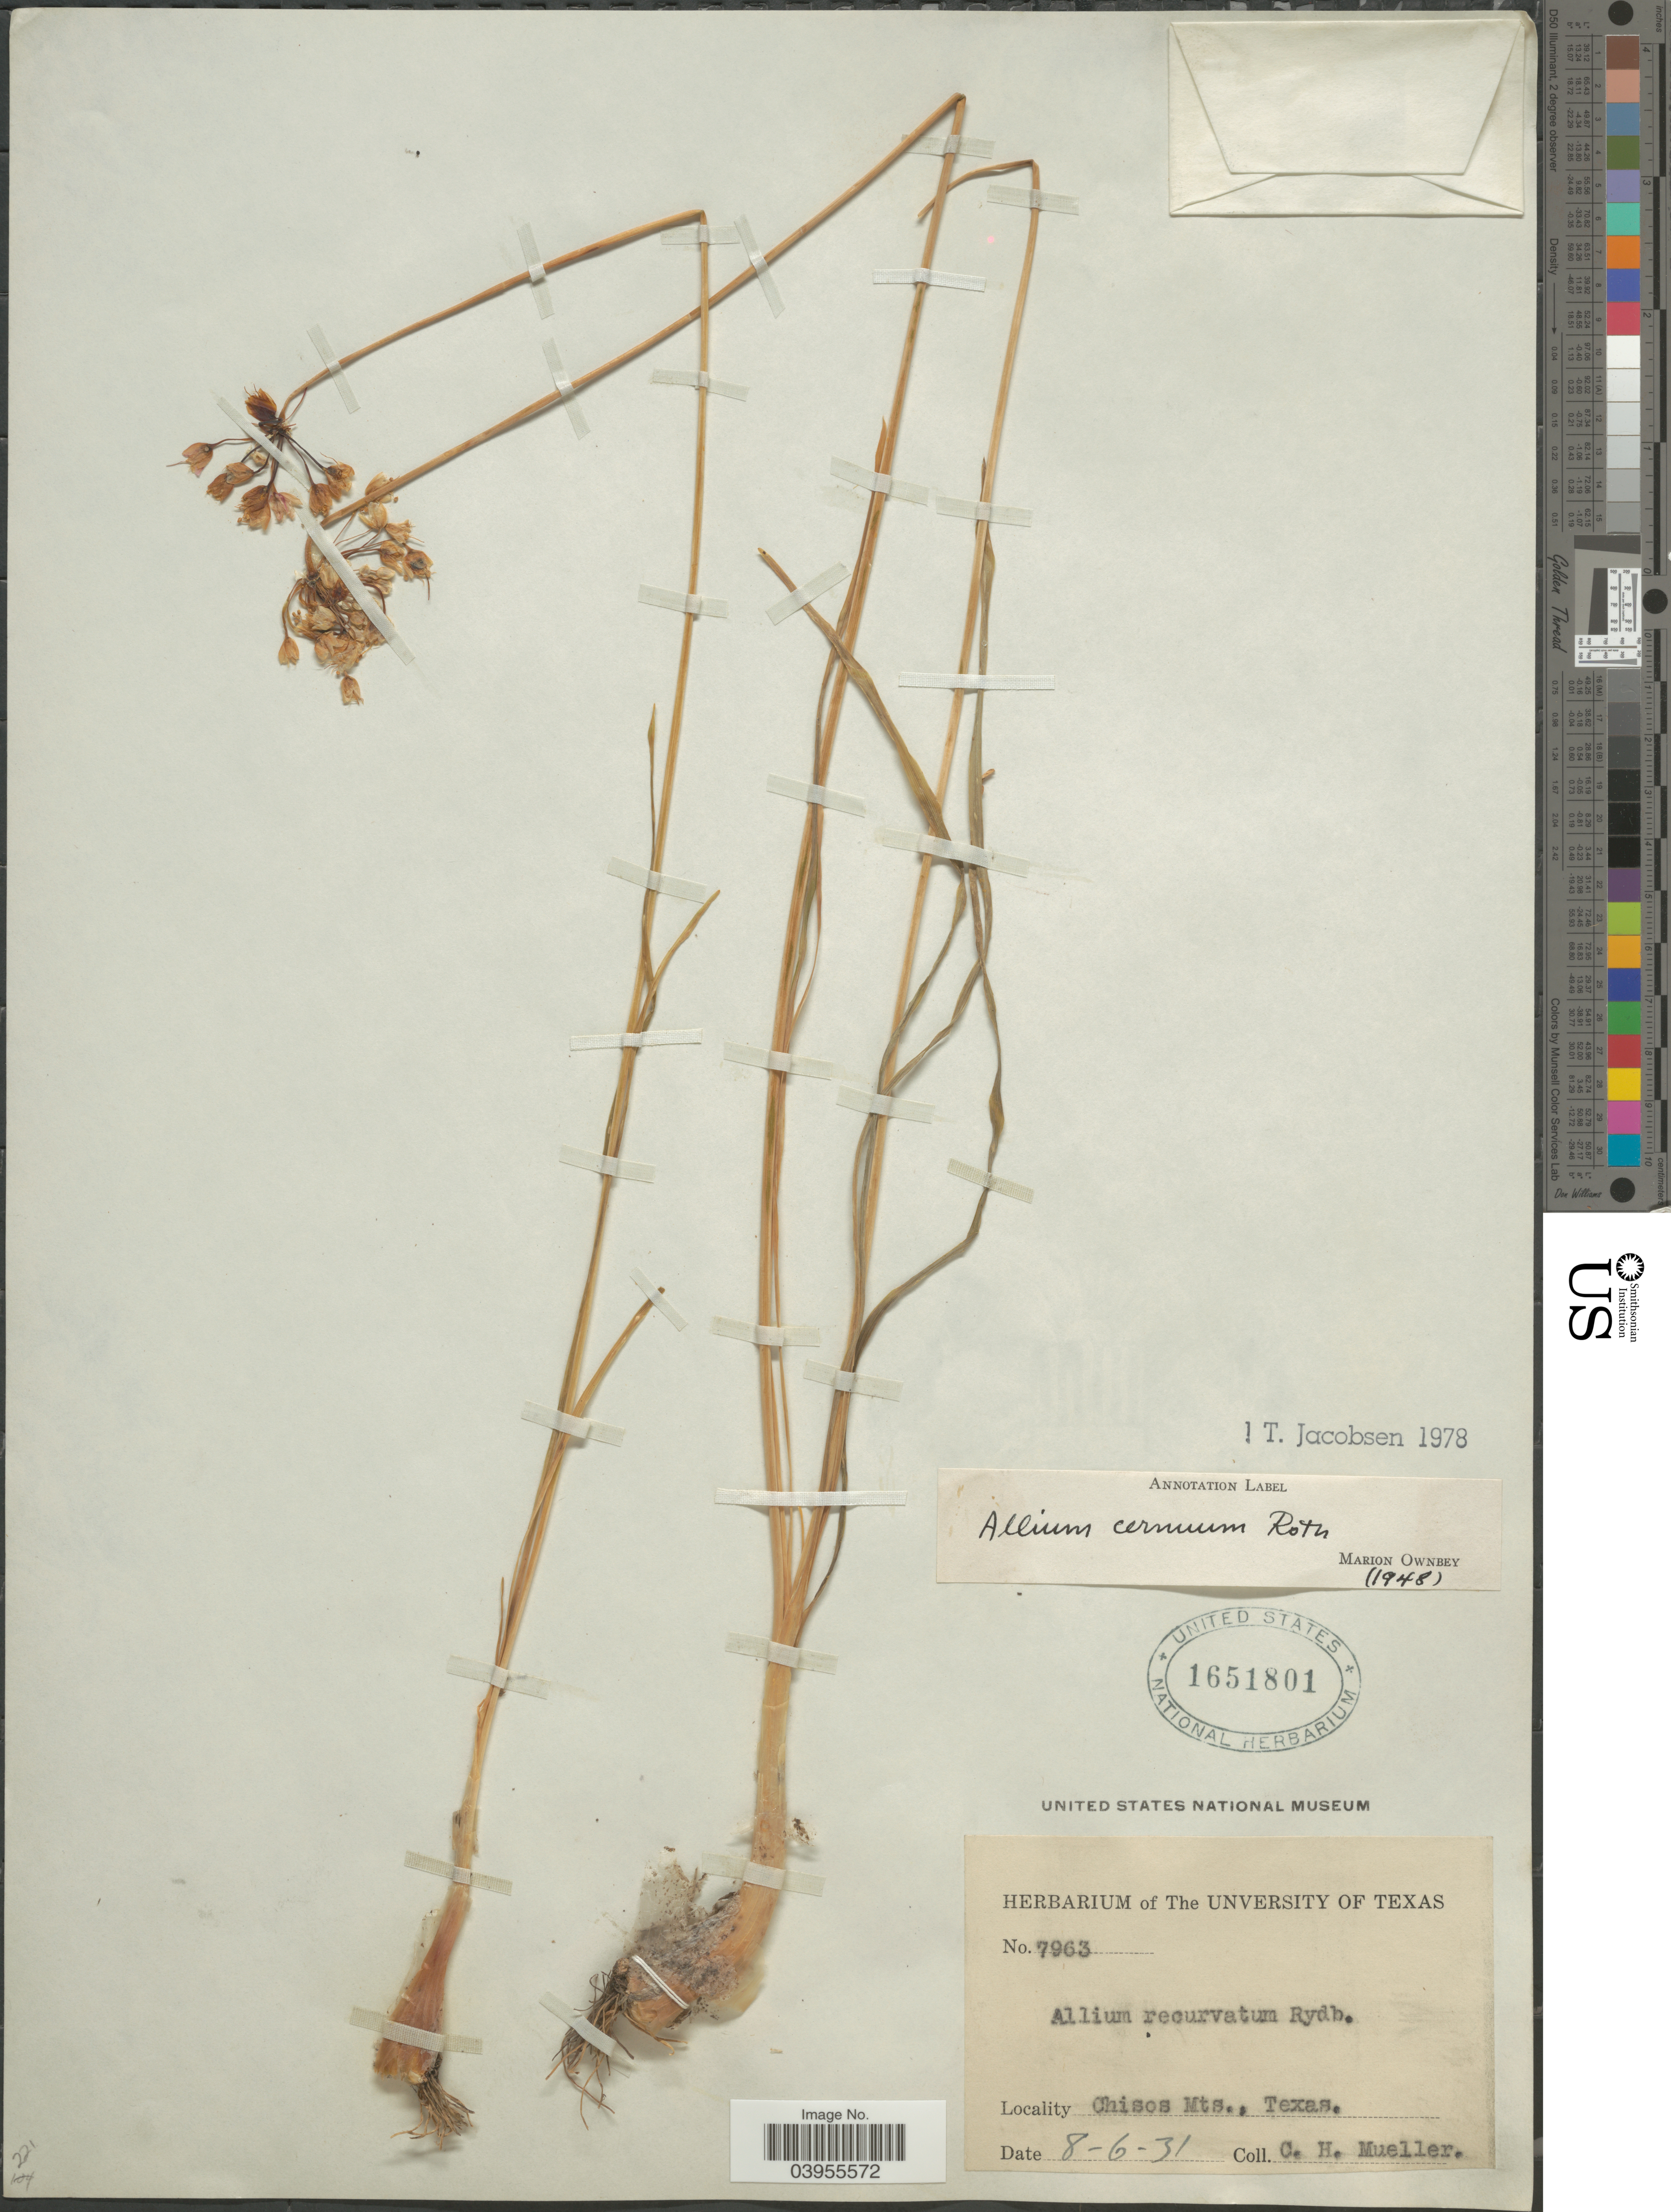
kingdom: Plantae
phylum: Tracheophyta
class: Liliopsida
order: Asparagales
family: Amaryllidaceae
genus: Allium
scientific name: Allium cernuum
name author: Roth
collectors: C. H. Mueller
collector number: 7963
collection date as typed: Transcribed d/m/y: 6/8/31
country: United States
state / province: Texas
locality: Chisos Mt.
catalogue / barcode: US 1651801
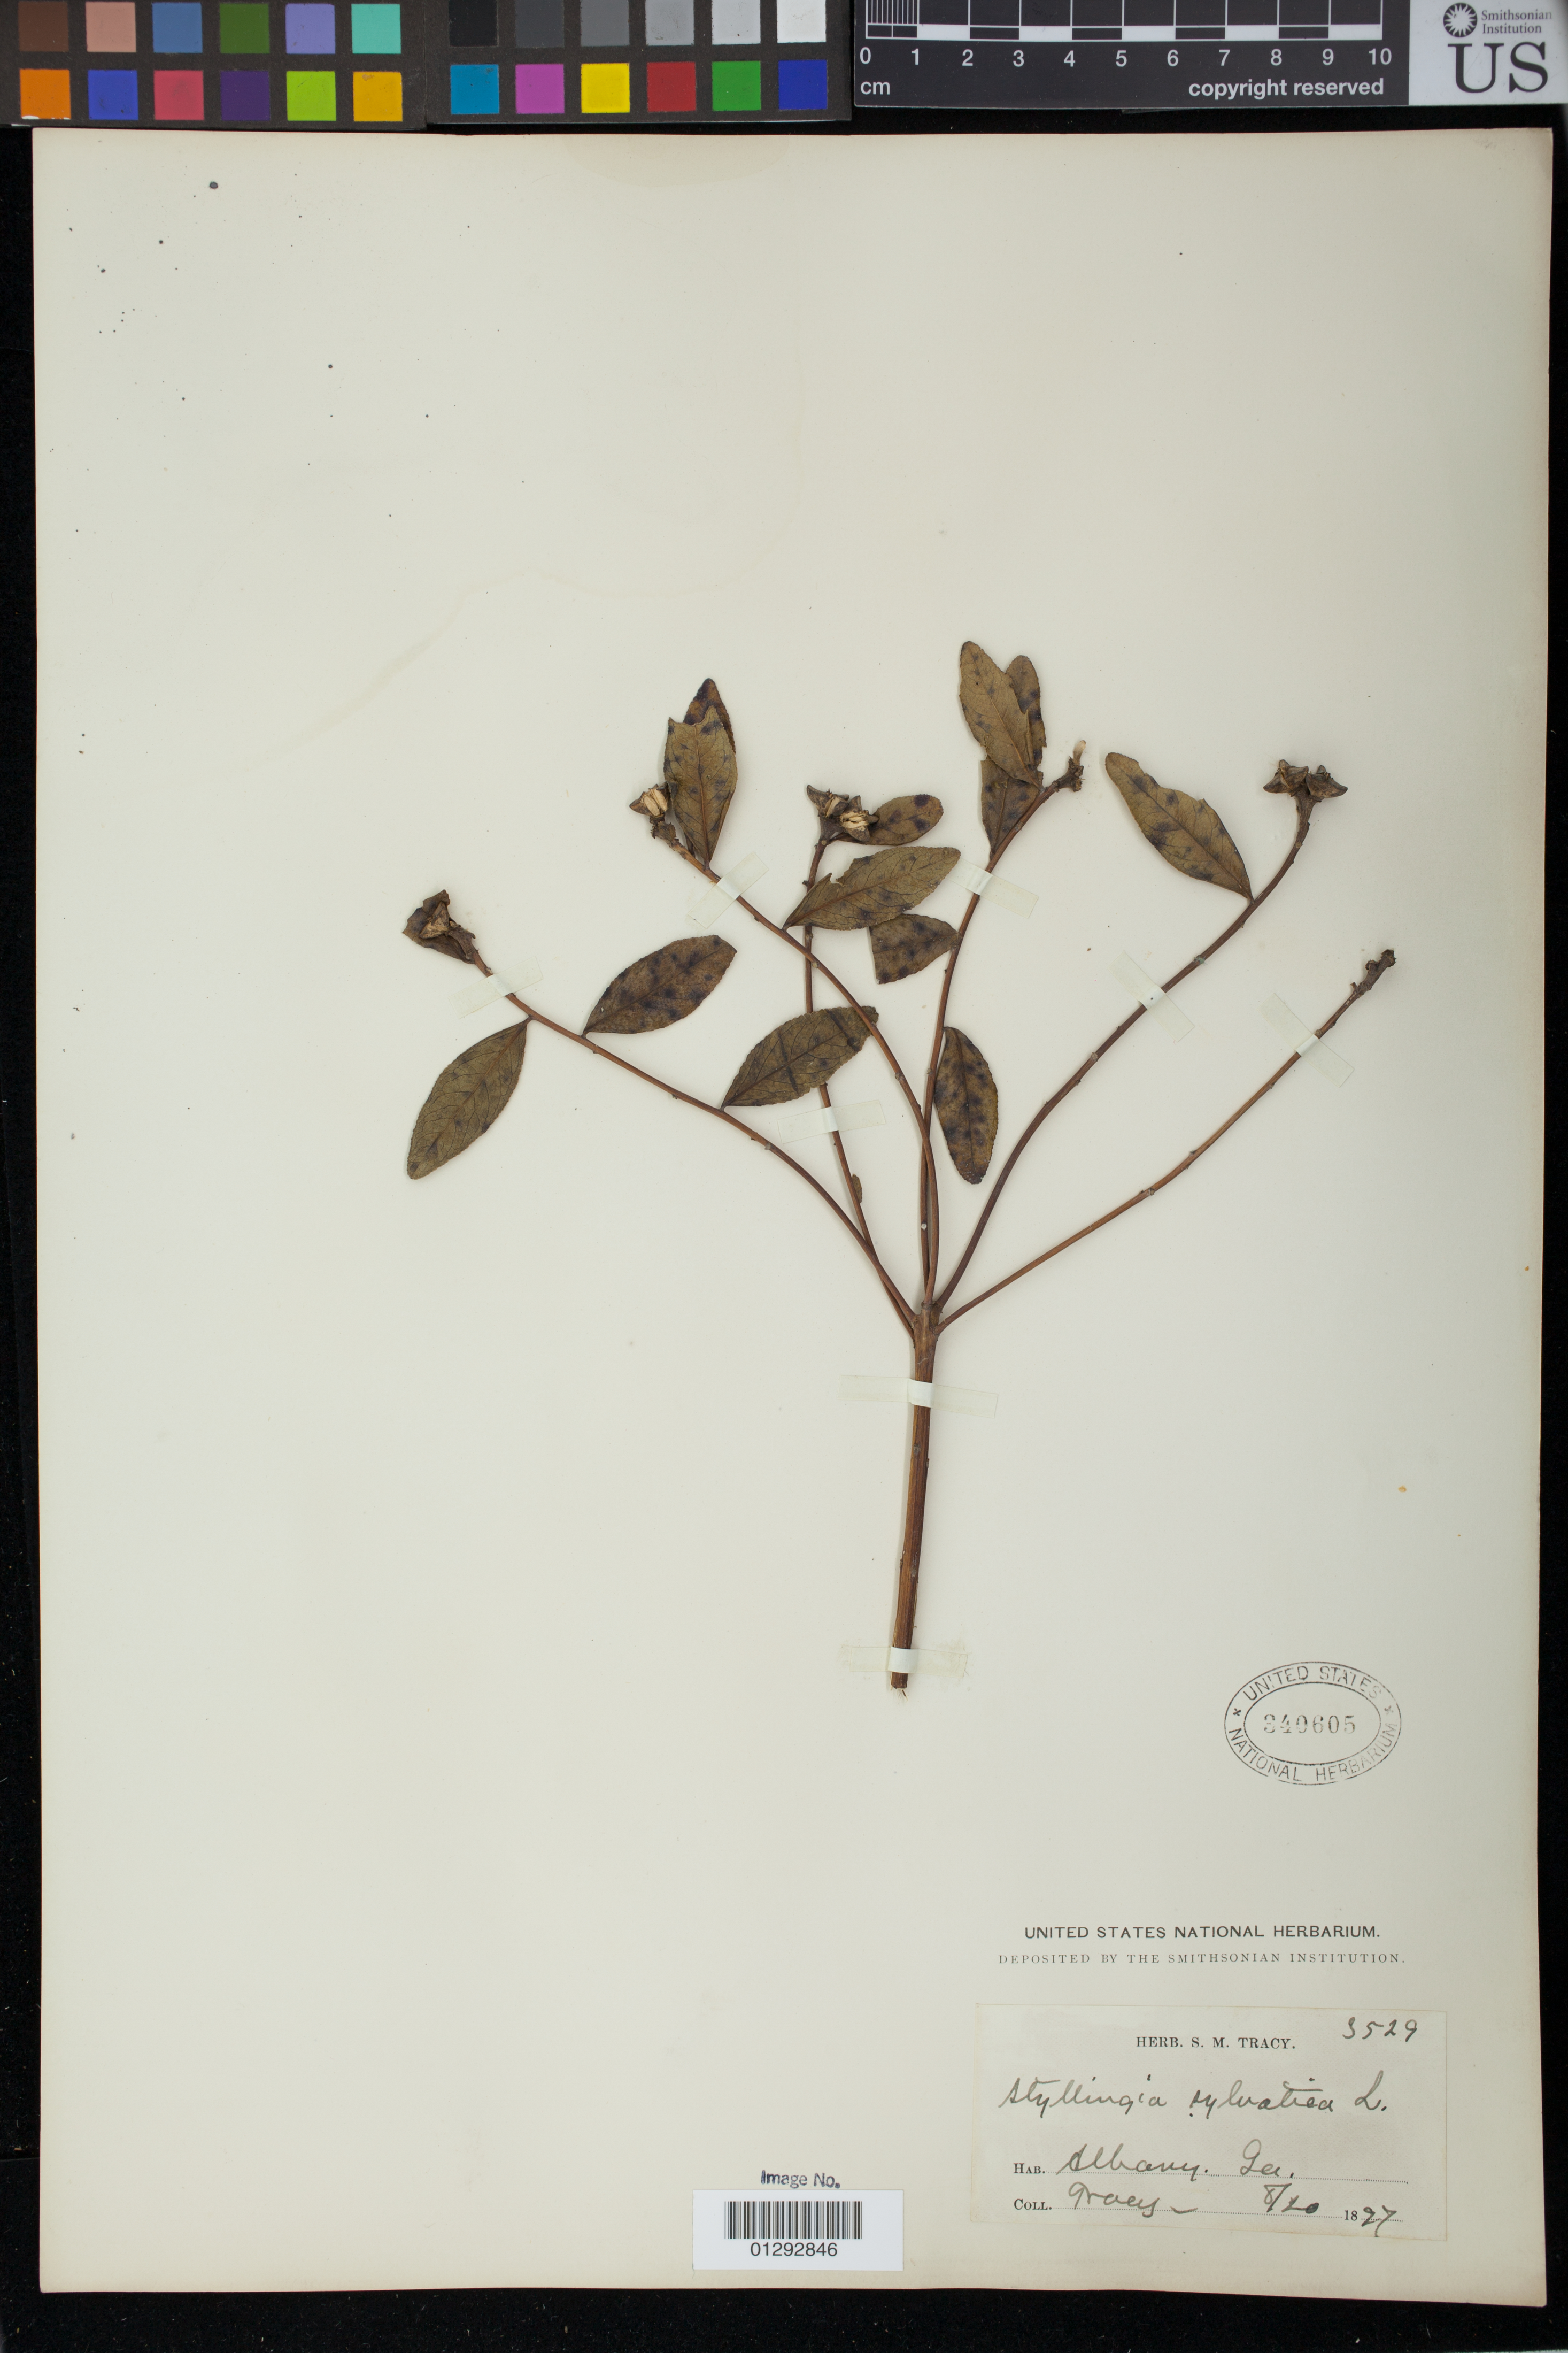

________________

**Stated task**
Pull out each line of the data above word for word, and leave the pictures out of your answer.

**Solution**
kingdom: Plantae
phylum: Tracheophyta
class: Liliopsida
order: Asparagales
family: Amaryllidaceae
genus: Allium
scientific name: Allium cernuum
name author: Roth
collectors: C. H. Mueller
collector number: 7963
collection date as typed: Transcribed d/m/y: 6/8/31
country: United States
state / province: Texas
locality: Chisos Mt.
catalogue / barcode: US 1651801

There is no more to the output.